Kadınların genellikle tıbbi yönlendirme olmadan pilates sınıflarına başvurduklarını ifade eden İstanbul Gelişim Üniversitesi’nden Fizyoterapist Çağıl Ertürk, “Pilates uygulayıcıları tarafından egzersiz için mutlak risk faktörleri hamilelerde taranmalı, medikal olarak uygun olan hamileler için kişiselleştirilmiş pilates programları tasarlanmalıdır” diye konuştu.
SIRTÜSTÜ EGZERSİZLERE DİKKAT
Kadın doğum uzmanlarının, hamilelere 13’üncü haftadan itibaren sırtüstü pozisyonda egzersizi bırakmalarını tavsiye ettikleri belirten Ertürk, “Omurga hareketlerinin yanı sıra kolları ve bacakları dâhil ederek çalıştırılan gebe kadınlar, baş dönmesi, mide bulantısı, reflü, nefes darlığı ve hipotansiyon gibi hamilelik rahatsızlıkları ile karşılaşabilir” ifadelerini kullandı.
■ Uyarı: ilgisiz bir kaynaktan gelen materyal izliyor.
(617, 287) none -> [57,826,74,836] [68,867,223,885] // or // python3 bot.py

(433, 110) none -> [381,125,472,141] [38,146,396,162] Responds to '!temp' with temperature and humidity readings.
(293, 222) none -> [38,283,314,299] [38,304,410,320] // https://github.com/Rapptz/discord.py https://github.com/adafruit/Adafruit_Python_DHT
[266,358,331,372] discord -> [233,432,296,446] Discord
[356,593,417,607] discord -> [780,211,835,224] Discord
'DAHA FAZLA ÇALIŞMAYA İHTİYAÇ VAR'
Pilatesin en fazla rapor edilen fiziksel faydasının pelvik taban kuvvetinin artması olduğunu ifade eden Ertürk, “İdrar inkontinansın önlenmesinde egzersizin rolünü destekleyen yeni kanıtlar da vardır ancak pilatesin hamile kadınlar tarafından seçilen popüler bir fiziksel aktivite olduğu göz önüne alındığında, bu egzersizin gebelikte güvenliğini ve etkinliğini kanıtlamak için daha fazla çalışma gerekli” dedi.
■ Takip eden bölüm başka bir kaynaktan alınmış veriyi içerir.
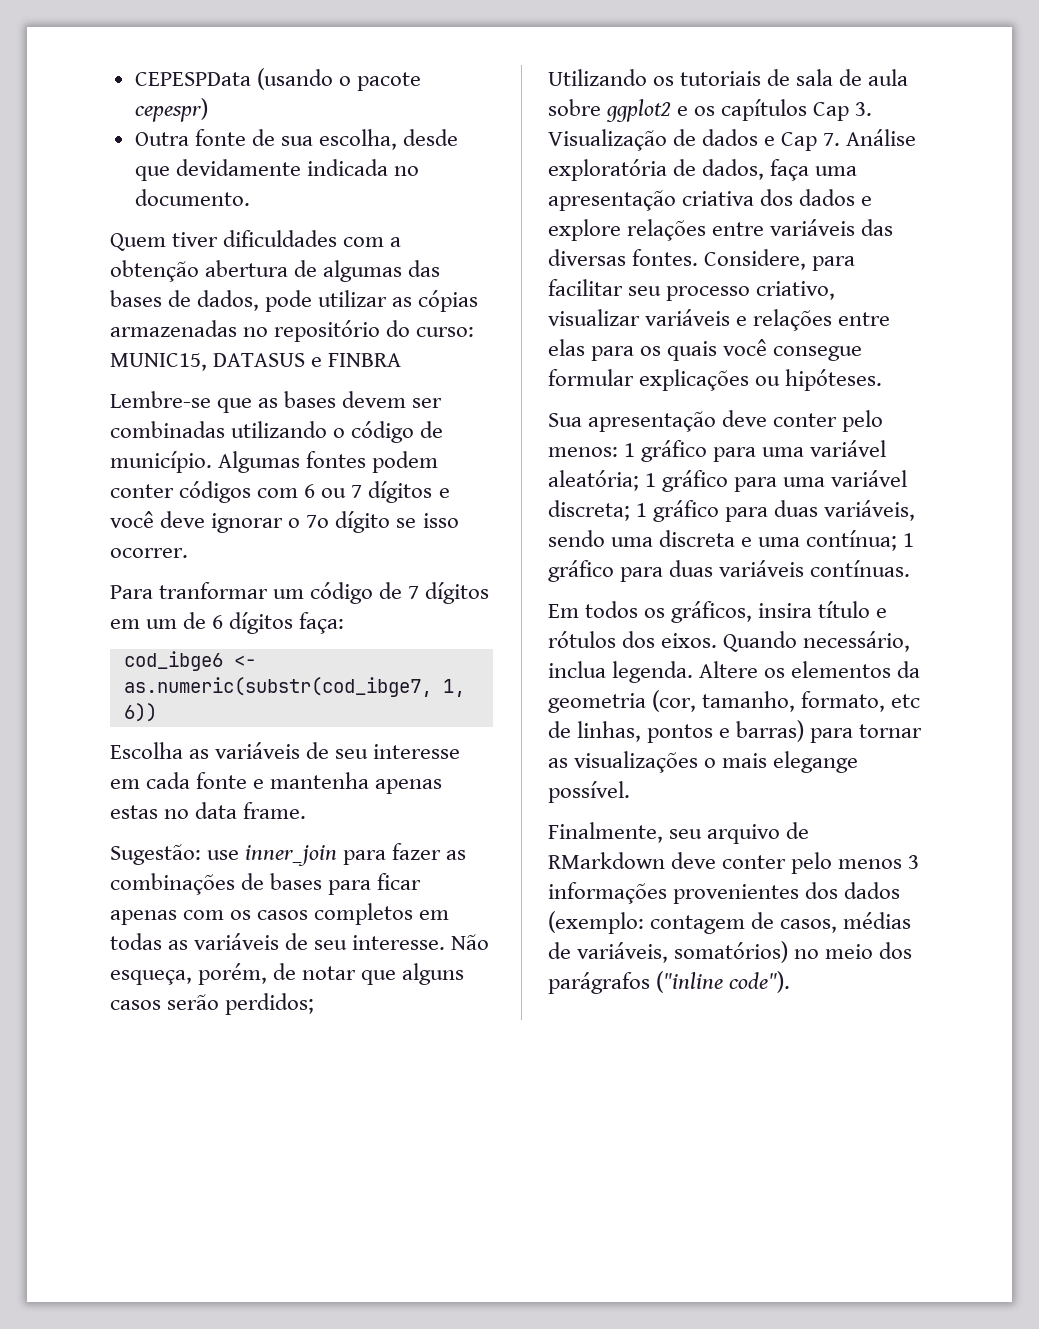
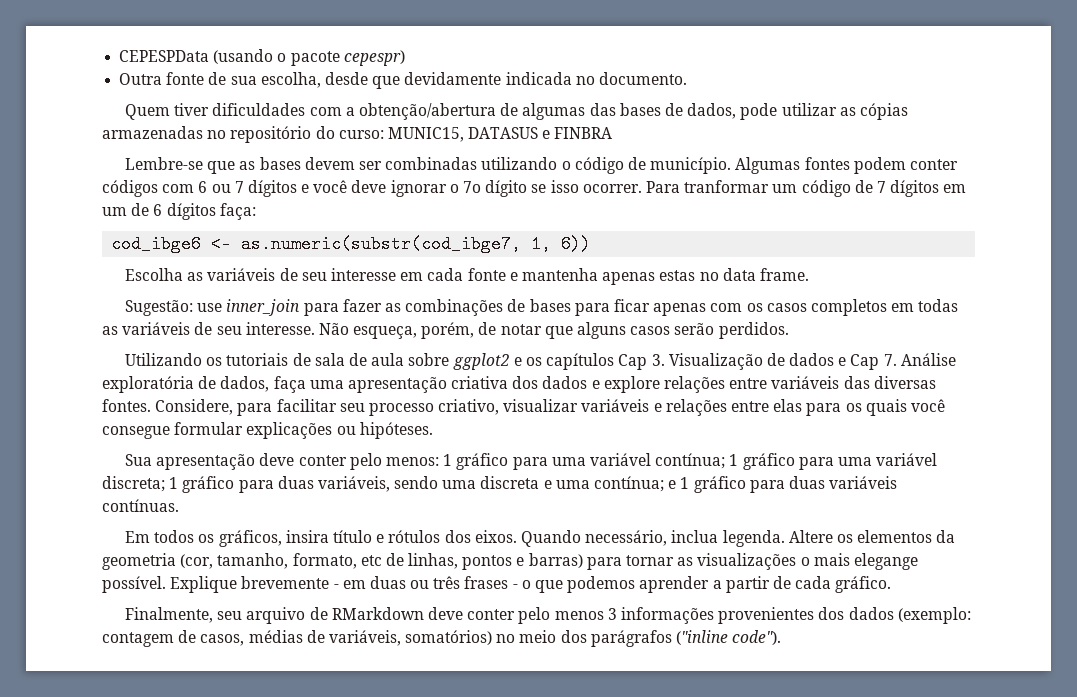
[110,260,289,282] obtenção abertura -> [359,103,497,120] obtenção/abertura
(188, 553) // -> (642, 188) none
[225,993,315,1015] perdidos; -> [718,322,789,339] perdidos.
[548,470,639,491] aleatória; -> [655,453,726,469] contínua;
(898, 540) none -> [668,480,677,489] e
(630, 792) none -> [170,576,892,593] Explique brevemente - em duas ou três frases - o que podemos aprender a partir de cada gráfico.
GEBELİKTE NEFES ALIŞKANLIKLARI
Hamilelik sırasında nefes alışkanlıkları uygulamasının, kadınların doğum sırasındaki ağrıyı yönetmelerine yardımcı olduğunu ifade eden Çağıl Ertürk, “Doğum eyleminin ikinci aşaması sırasında kendiliğinden veya istemsiz baskıya yardımcı oluyor” dedi.